Прозвучавшее на этой неделе предложение Сергея Степашина ввести конфискацию имущества за коррупционные преступления вызвало новый всплеск эмоций в юридическом сообществе. Как известно, мнения специалистов по этому вопросу расходятся кардинальным образом. Одни считают, что институт конфискации должен быть как можно скорее реанимирован; другие опасаются, что это лишь увеличит произвол со стороны правоохранительных органов.
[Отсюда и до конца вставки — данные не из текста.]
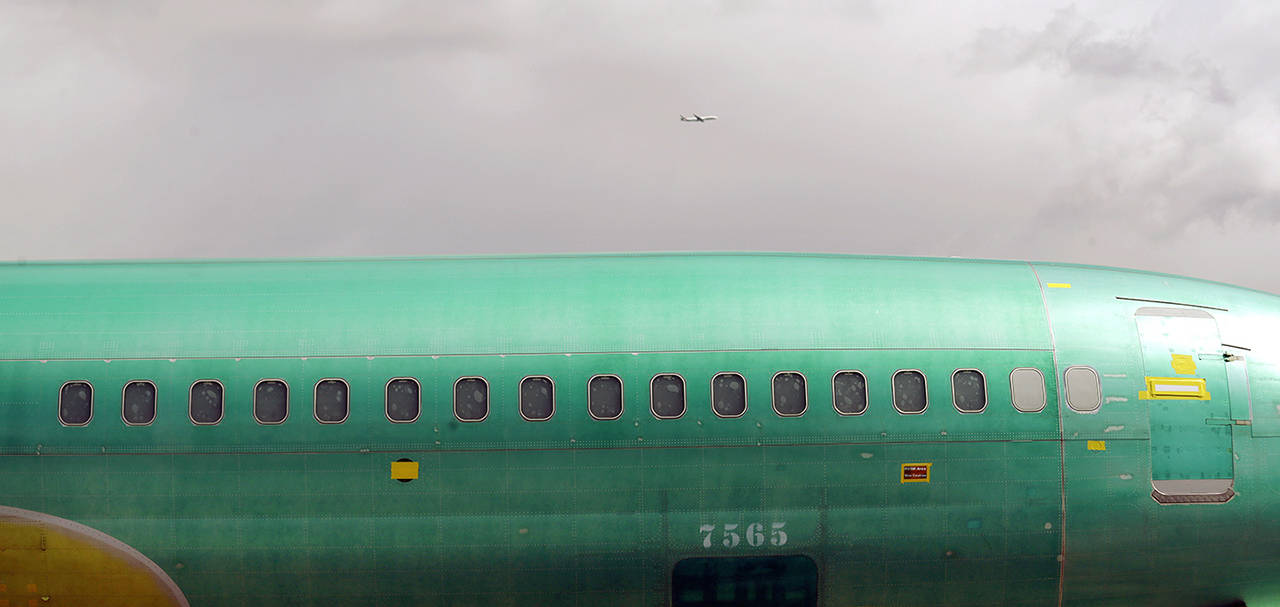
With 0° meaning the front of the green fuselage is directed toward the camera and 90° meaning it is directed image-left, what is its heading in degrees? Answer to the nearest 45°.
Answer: approximately 270°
Напомним, что конфискация имущества была отменена в декабре 2003 г. по инициативе Владимира Путина. В процессе принятия президентского пакета поправок к УК РФ Указ президента России обрел силу закона. И почти сразу после этого правоохранительные органы и т.н. "силовики" в правительстве начали кампанию по реанимации изъятых из УК положений. Уже в октябре 2004 г. в прессе стали звучать активные призывы исправить допущенную законодателем ошибку, а затем в администрации президента были разработаны поправки к Налоговому и Уголовному кодексам, где конфискация вновь фигурирует как мера наказания за некоторые преступления.

"Конфискация – безвозмездное изъятие по определению, постановлению или приговору суда денег и иного имущества, полученных преступным путем либо предназначенных для использования (использовавшихся) в качестве орудия преступления или для финансирования терроризма, экстремистской деятельности, незаконного вооруженного формирования, иной организованной преступной группы или преступления..." – такое определение предлагается включить в текст УПК. Однако и в самой Думе некоторые юристы понимают, что такого рода конфискацию можно проводить даже в предварительном досудебном порядке и не только по преступлениям, связанным с терроризмом, но также по экономическим или хозяйственным преступлениям, что совершенно недопустимо.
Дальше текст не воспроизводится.